Real Estate Law is a multi-faceted area of practice. The transactional practice of real estate encompasses residential and commercial sales and purchases, leases, development, and financing. A real estate attorney may encounter issues related to land use planning and zoning, environmental law, and joint ventures. Those interested in litigation may represent clients in matters such as foreclosures and construction liens
There are a number of courses devoted to subjects within the broad area of Real Estate Law as well courses to help you prepare to take the bar examination. Students who want to pursue legal practice in this area should consider the courses below. Other courses, besides those listed below, are offered under the FIU College of Law curriculum.
Please view the Schedule of Classes to determine which courses will be offered during the current school year.
Foundation Courses related to this pathway include: Contracts and Property Law.
Real Estate Transactions
LAW 6670 Real Estate Transactions (2-3). This course takes an interdisciplinary and practice-oriented approach to real estate transactions, covering land transfers, mortgage law, and selected topics such as usury and mechanics’ liens. Students will study selected tax, environmental and federal securities laws issues in the context of real estate transactions.
LAW 6425 Construction Law (2-3). This course will consider legal issues encountered in construction projects, beginning with the role of the construction lawyer and review of duties and liabilities of the construction team – Architect, Engineer, Owner, Contractor, Construction Manager. The course includes discussion of the bidding process (including bid protest and bid awards), the contracting process with emphasis on key contract provisions, contract performance issues, litigation liability and damage issues, and bonding issues.

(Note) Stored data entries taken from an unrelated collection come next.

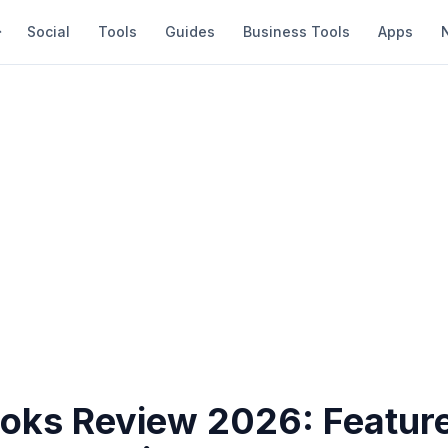
Social
Tools
Guides
Business Tools
Apps
oks Review 2026: Feature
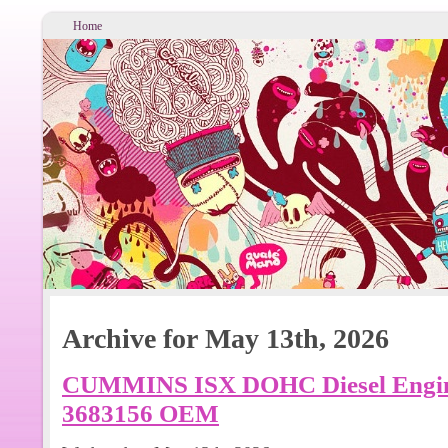
Home
Archive for May 13th, 2026
CUMMINS ISX DOHC Diesel Eng
3683156 OEM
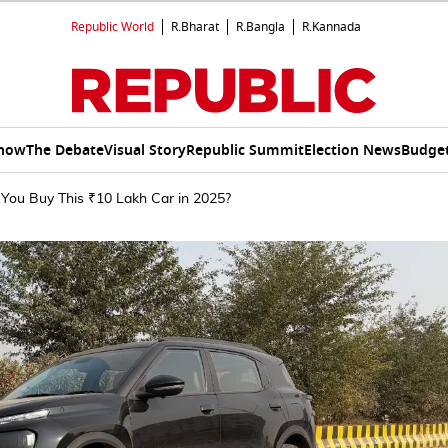
Republic World
R.Bharat
R.Bangla
R.Kannada
Show
The Debate
Visual Story
Republic Summit
Election News
Budget
 You Buy This ₹10 Lakh Car in 2025?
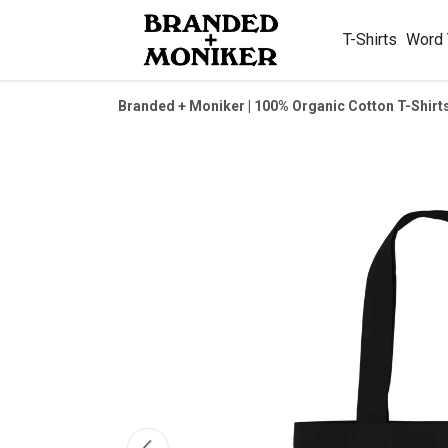
T-Shirts
Word
Branded + Moniker | 100% Organic Cotton T-Shirt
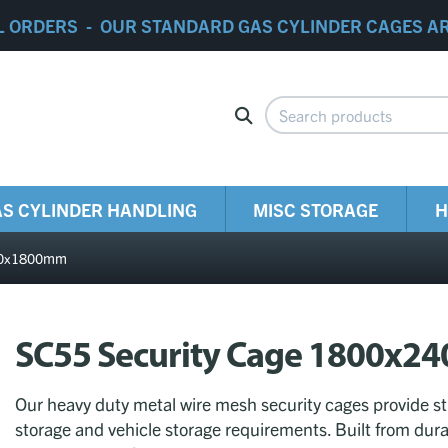
L ORDERS - OUR STANDARD GAS CYLINDER CAGES A
S CYLINDER HANDLING
MISC STORAGE
H
400x1800mm
SC55 Security Cage 1800x
Our heavy duty metal wire mesh security cages provide str
storage and vehicle storage requirements. Built from dura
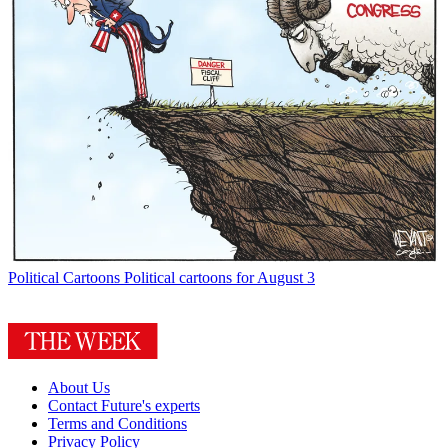
Political Cartoons
Political cartoons for August 3
About Us
Contact Future's experts
Terms and Conditions
Privacy Policy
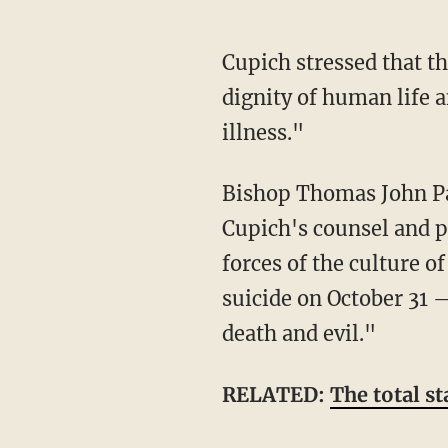
Cupich stressed that the Illinois legislature should explore options that instead "honor the
dignity of human life 
illness."
Bishop Thomas John Pa
Cupich's counsel and pa
forces of the culture o
suicide on October 31 
death and evil."
RELATED:
The total st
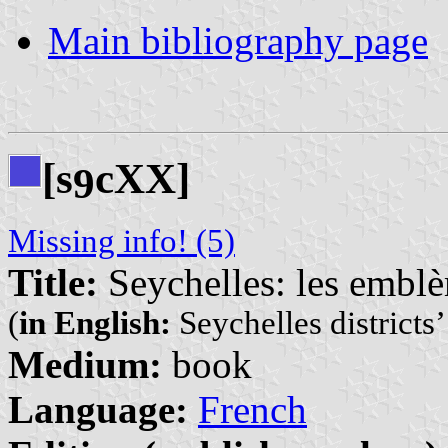
Main bibliography page
[s
cXX]
9
Missing info! (5)
Title:
Seychelles: les emblèm
(
in English:
Seychelles districts
Medium:
book
Language:
French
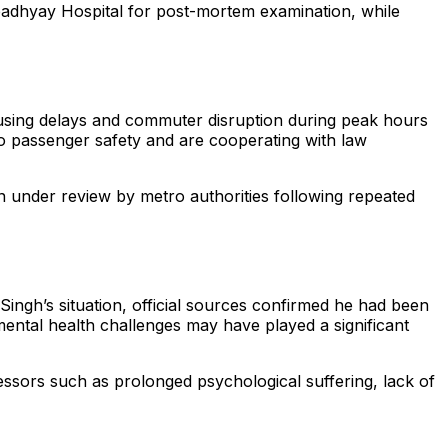
Upadhyay Hospital for post-mortem examination, while
ausing delays and commuter disruption during peak hours
to passenger safety and are cooperating with law
 under review by metro authorities following repeated
Singh’s situation, official sources confirmed he had been
mental health challenges may have played a significant
tressors such as prolonged psychological suffering, lack of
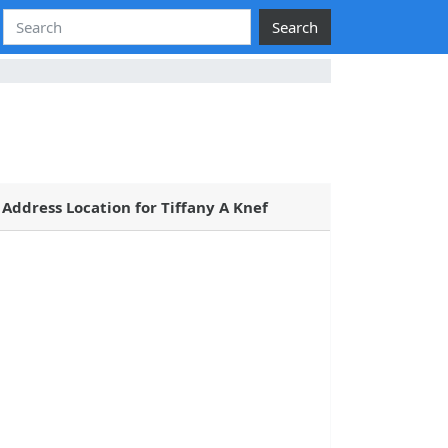
Search
Address Location for Tiffany A Knef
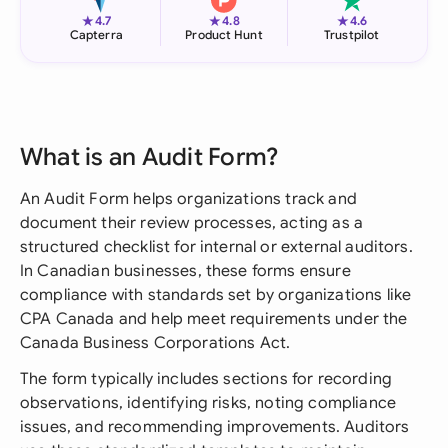
★
★
★
4.7
4.8
4.6
Capterra
Product Hunt
Trustpilot
What is an Audit Form?
An Audit Form helps organizations track and
document their review processes, acting as a
structured checklist for internal or external auditors.
In Canadian businesses, these forms ensure
compliance with standards set by organizations like
CPA Canada and help meet requirements under the
Canada Business Corporations Act.
The form typically includes sections for recording
observations, identifying risks, noting compliance
issues, and recommending improvements. Auditors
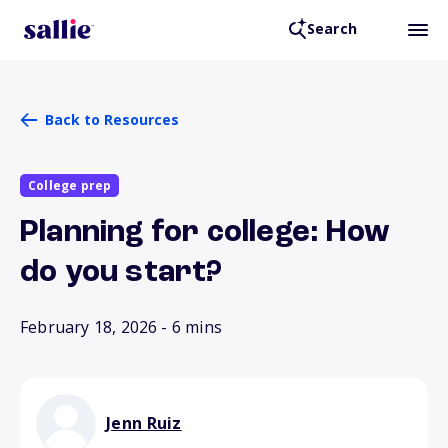
Search
Back to Resources
College prep
Planning for college: How
do you start?
February 18, 2026
- 6 mins
Jenn Ruiz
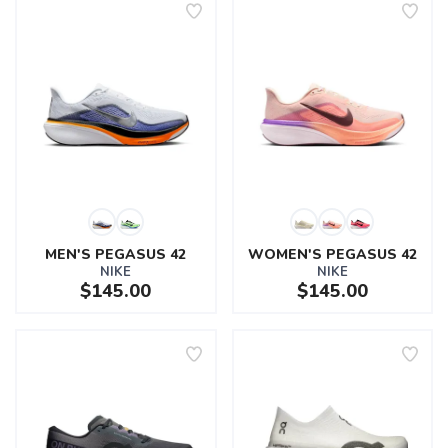
MEN'S PEGASUS 42
WOMEN'S PEGASUS 42
NIKE
NIKE
$145.00
$145.00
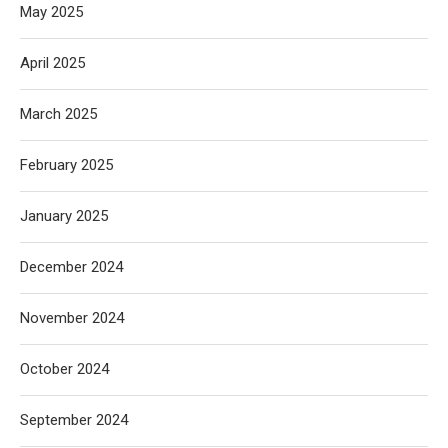
May 2025
April 2025
March 2025
February 2025
January 2025
December 2024
November 2024
October 2024
September 2024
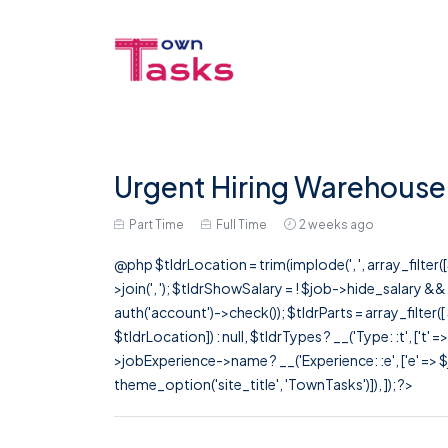
Urgent Hiring Warehouse 
Part Time
Full Time
2 weeks ago
@php $tldrLocation = trim(implode(', ', array_filte
>join(', '); $tldrShowSalary = ! $job->hide_salary &
auth('account')->check()); $tldrParts = array_filter(
$tldrLocation]) : null, $tldrTypes ? __('Type: :t', ['t' 
>jobExperience->name ? __('Experience: :e', ['e' => $j
theme_option('site_title', 'TownTasks')]), ]); ?>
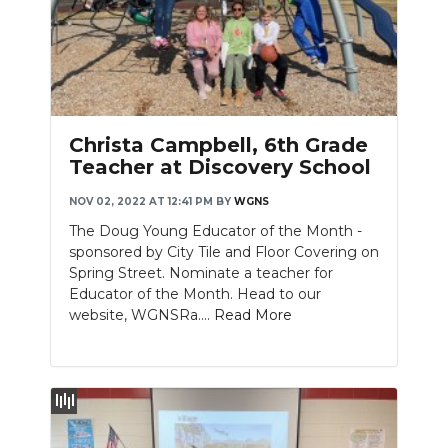
Christa Campbell, 6th Grade
Teacher at Discovery School
NOV 02, 2022 AT 12:41 PM
BY
WGNS
The Doug Young Educator of the Month -
sponsored by City Tile and Floor Covering on
Spring Street. Nominate a teacher for
Educator of the Month. Head to our
website, WGNSRa....
Read More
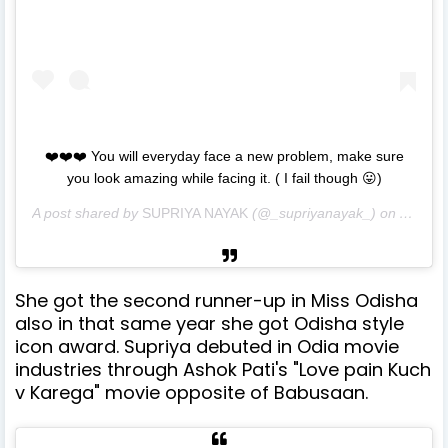
❤️❤️❤️ You will everyday face a new problem, make sure
you look amazing while facing it. ( I fail though 😛)
A post shared by
SUPRIYA NAYAK
(@_supriyanayak_) on
Aug 2,
She got the second runner-up in Miss Odisha
also in that same year she got Odisha style
icon award. Supriya debuted in Odia movie
industries through Ashok Pati's "Love pain Kuch
v Karega" movie opposite of Babusaan.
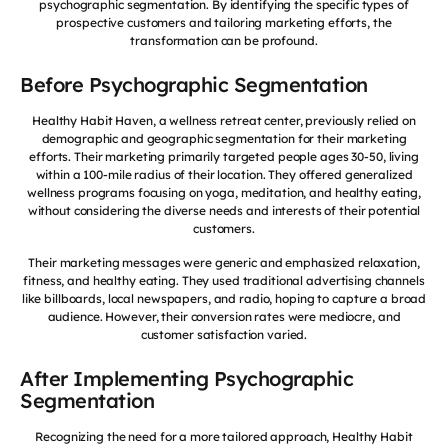
psychographic segmentation. By identifying the specific types of
prospective customers and tailoring marketing efforts, the
transformation can be profound.
Before Psychographic Segmentation
Healthy Habit Haven, a wellness retreat center, previously relied on
demographic and geographic segmentation for their marketing
efforts. Their marketing primarily targeted people ages 30-50, living
within a 100-mile radius of their location. They offered generalized
wellness programs focusing on yoga, meditation, and healthy eating,
without considering the diverse needs and interests of their potential
customers.
Their marketing messages were generic and emphasized relaxation,
fitness, and healthy eating. They used traditional advertising channels
like billboards, local newspapers, and radio, hoping to capture a broad
audience. However, their conversion rates were mediocre, and
customer satisfaction varied.
After Implementing Psychographic
Segmentation
Recognizing the need for a more tailored approach, Healthy Habit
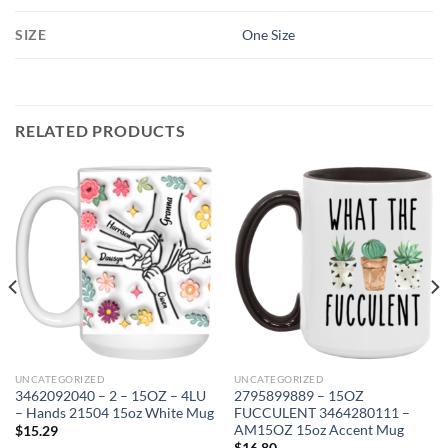
SIZE
One Size
RELATED PRODUCTS
UNCATEGORIZED
UNCATEGORIZED
3462092040 – 2 – 15OZ – 4LU
2795899889 – 15OZ
– Hands 21504 15oz White Mug
FUCCULENT 3464280111 –
AM15OZ 15oz Accent Mug
$
15.29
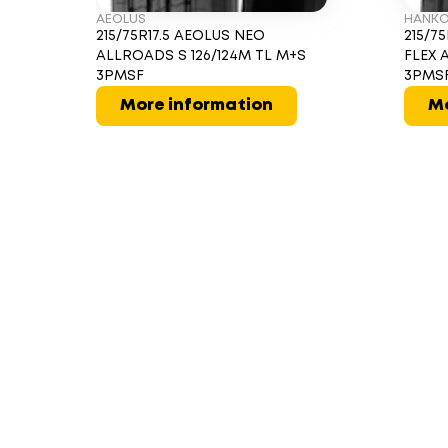
AEOLUS
HANK
215/75R17.5 AEOLUS NEO
215/7
ALLROADS S 126/124M TL M+S
FLEX 
3PMSF
3PMS
More information
Mo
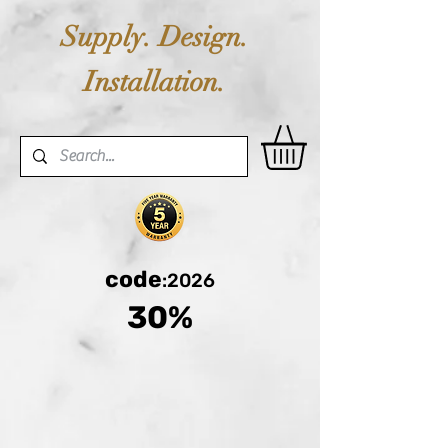
Supply. Design.
Installation.
code
:2026
30%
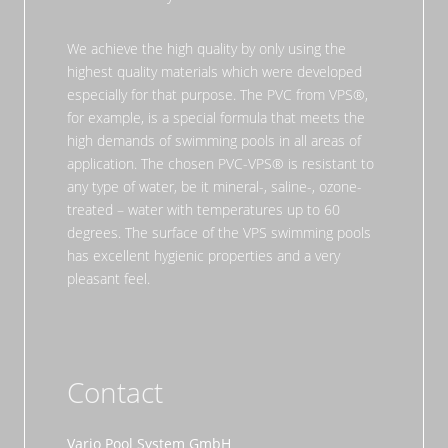
We achieve the high quality by only using the
highest quality materials which were developed
especially for that purpose. The PVC from VPS®,
for example, is a special formula that meets the
high demands of swimming pools in all areas of
application. The chosen PVC-VPS® is resistant to
any type of water, be it mineral-, saline-, ozone-
treated – water with temperatures up to 60
degrees. The surface of the VPS swimming pools
has excellent hygienic properties and a very
pleasant feel.
Contact
Vario Pool System GmbH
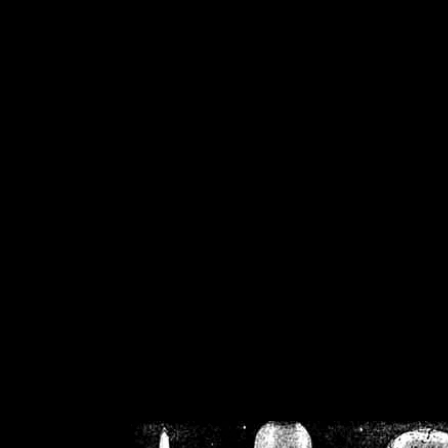
/home/crsn/public_h
/home/crsn/public_html/f
on
Warning
: Cannot modif
already sent b
/home/crsn/public_h
/home/crsn/public_html/f
on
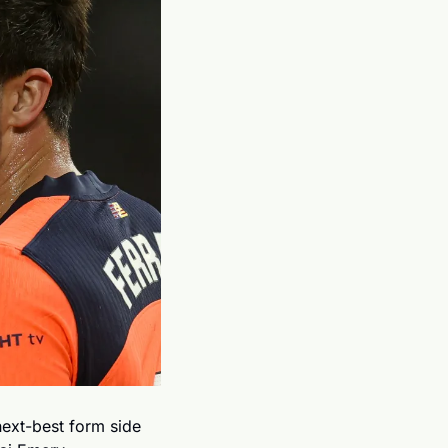
next-best form side 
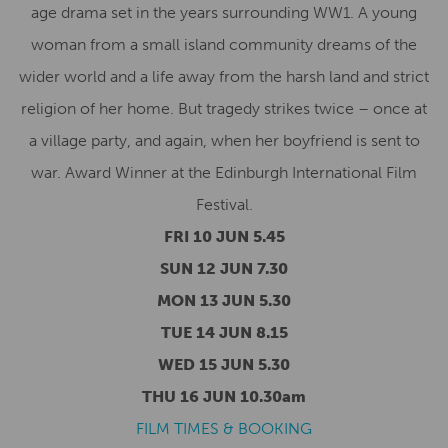
age drama set in the years surrounding WW1. A young
woman from a small island community dreams of the
wider world and a life away from the harsh land and strict
religion of her home. But tragedy strikes twice – once at
a village party, and again, when her boyfriend is sent to
war. Award Winner at the Edinburgh International Film
Festival.
FRI 10 JUN 5.45
SUN 12 JUN 7.30
MON 13 JUN 5.30
TUE 14 JUN 8.15
WED 15 JUN 5.30
THU 16 JUN 10.30am
FILM TIMES & BOOKING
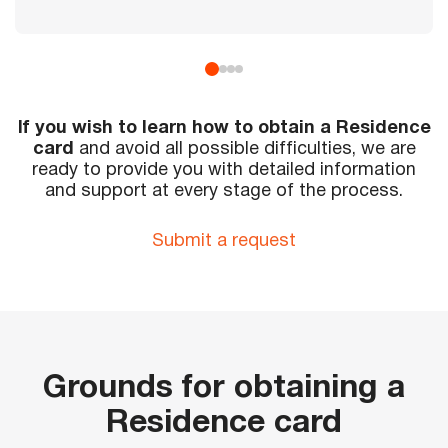
If you wish to learn how to obtain a Residence
card
and avoid all possible difficulties, we are
ready to provide you with detailed information
and support at every stage of the process.
Submit a request
Grounds for obtaining a
Residence card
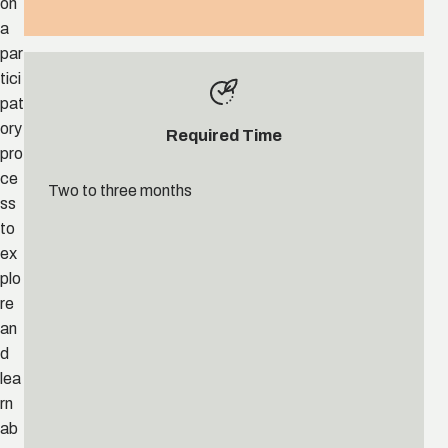
on
a
par
tici
pat
ory
Required Time
pro
ce
Two to three months
ss
to
ex
plo
re
an
d
lea
rn
ab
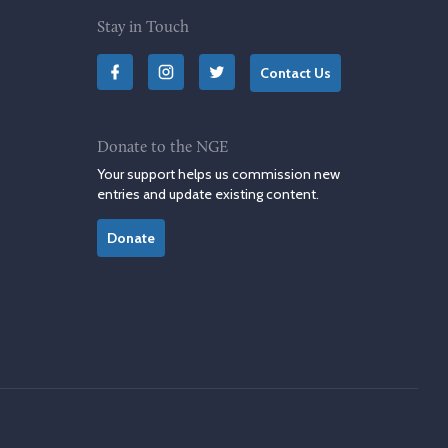
Stay in Touch
Contact Us
Donate to the NGE
Your support helps us commission new
entries and update existing content.
Donate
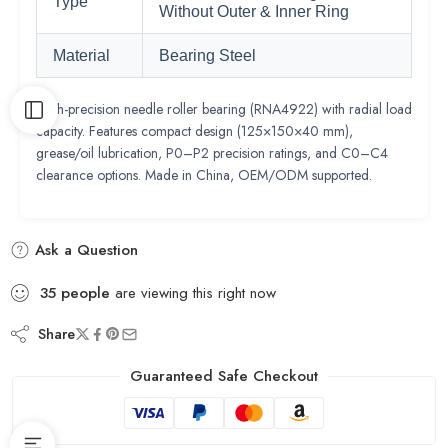
Type
Without Outer & Inner Ring
Material
Bearing Steel
High-precision needle roller bearing (RNA4922) with radial load
capacity. Features compact design (125×150×40 mm),
grease/oil lubrication, P0–P2 precision ratings, and C0–C4
clearance options. Made in China, OEM/ODM supported.
Ask a Question
35
people
are viewing this right now
Share
Guaranteed Safe Checkout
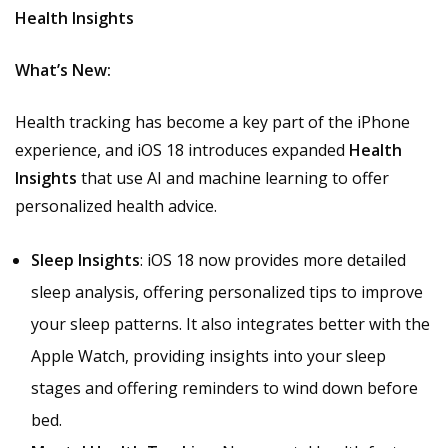
Health Insights
What’s New:
Health tracking has become a key part of the iPhone
experience, and iOS 18 introduces expanded
Health
Insights
that use AI and machine learning to offer
personalized health advice.
Sleep Insights
: iOS 18 now provides more detailed
sleep analysis, offering personalized tips to improve
your sleep patterns. It also integrates better with the
Apple Watch, providing insights into your sleep
stages and offering reminders to wind down before
bed.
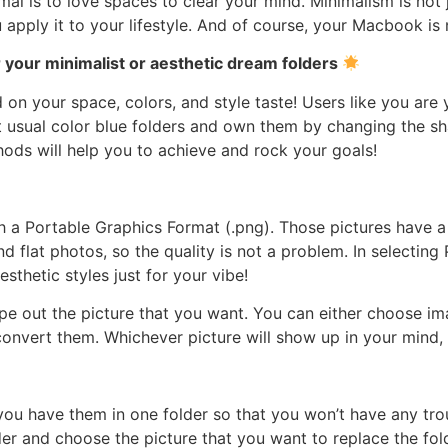
mal is to love spaces to clear your mind. Minimalism is not
u apply it to your lifestyle. And of course, your Macbook is
 your minimalist or aesthetic dream folders
on your space, colors, and style taste! Users like you are 
 usual color blue folders and own them by changing the sh
ods will help you to achieve and rock your goals!
th a Portable Graphics Format (.png). Those pictures have a
lat photos, so the quality is not a problem. In selecting
sthetic styles just for your vibe!
pe out the picture that you want. You can either choose im
 convert them. Whichever picture will show up in your mind, 
you have them in one folder so that you won’t have any tro
der and choose the picture that you want to replace the fold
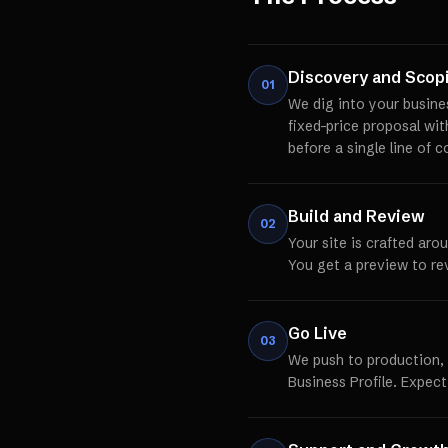
Discovery and Scop
01
We dig into your busine
fixed-price proposal wi
before a single line of c
Build and Review
02
Your site is crafted aro
You get a preview to re
Go Live
03
We push to production,
Business Profile. Expect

LAW 6471 Environmental Law (3). This is a survey of environmental regulation, addressing the environmental policies, rights, and remedies provided by the common law and various federal statutes. The course focuses on the National Environmental Policy Act, the Clean Air Act, the Comprehensive Environmental Response, Compensation and Liability Act, and various other statutes and common law doctrines related to hazardous wastes and toxic substances. Throughout the course, students will be asked to pay attention to the regulatory and administrative structures invoked by these statutes and doctrines.
Land Use Planning and Control
LAW 6460 Land Use Planning and Control (2-3). Since the 1920s, our society has regulated urban and rural uses of land in an attempt to encourage the prudent allocation of land resources, thus this course undertakes an intensive analysis of the traditional regulatory techniques, including general and specific planning, zoning, and subdivision mapping, and relates them to the practical and political aspects of the land use entitlement process and to resolve conflicting use preferences.
Ocean and Coastal Law
LAW 7475 Ocean and Coastal Law (2-3). This course considers aspects of land use law, water law, natural resources law, property law, and constitutional law from the perspective of the special needs of the coast. The course examines the common law and major acts protecting coastal zones and natural resources, and includes discussion of the important interrelations of water, habitat, wildlife, and land use, as well as issues concerning jurisdictional conflicts.
LAW 6560 Securities Regulation (2-3). This course is a comprehensive survey of the statutes and regulations governing the distribution of securities, trading of securities on the stock exchanges and over-the counter markets, the regulation of broker-dealers, and the growing role of institutional investors. Primary focus is placed upon the Securities Act of 1933 and the Securities Act of 1934, with limited attention to state “Blue Sky” securities legislation. Prerequisite: Business Organizations.
Water Resources Law
LAW 6492 Water Resources Law (2). Water Resources Law will explore water’s distinctive character as property that is both public and private, and individual and common. The course will begin with an overview survey of the general legal issues regarding historic water allocation and information regarding current water uses in the United States. First we will study the Riparian system of allocation. We will conclude that study with an examination of water resource issues facing Florida. We will then examine western prior appropriation systems. We will also conclude that study by examining the dispute among users of the Colorado River. We will conclude the course by studying issues related to groundwater and the impact of the Clean Water Act on water resources. Prerequisites: None, although Environmental and Administrative Law is helpful.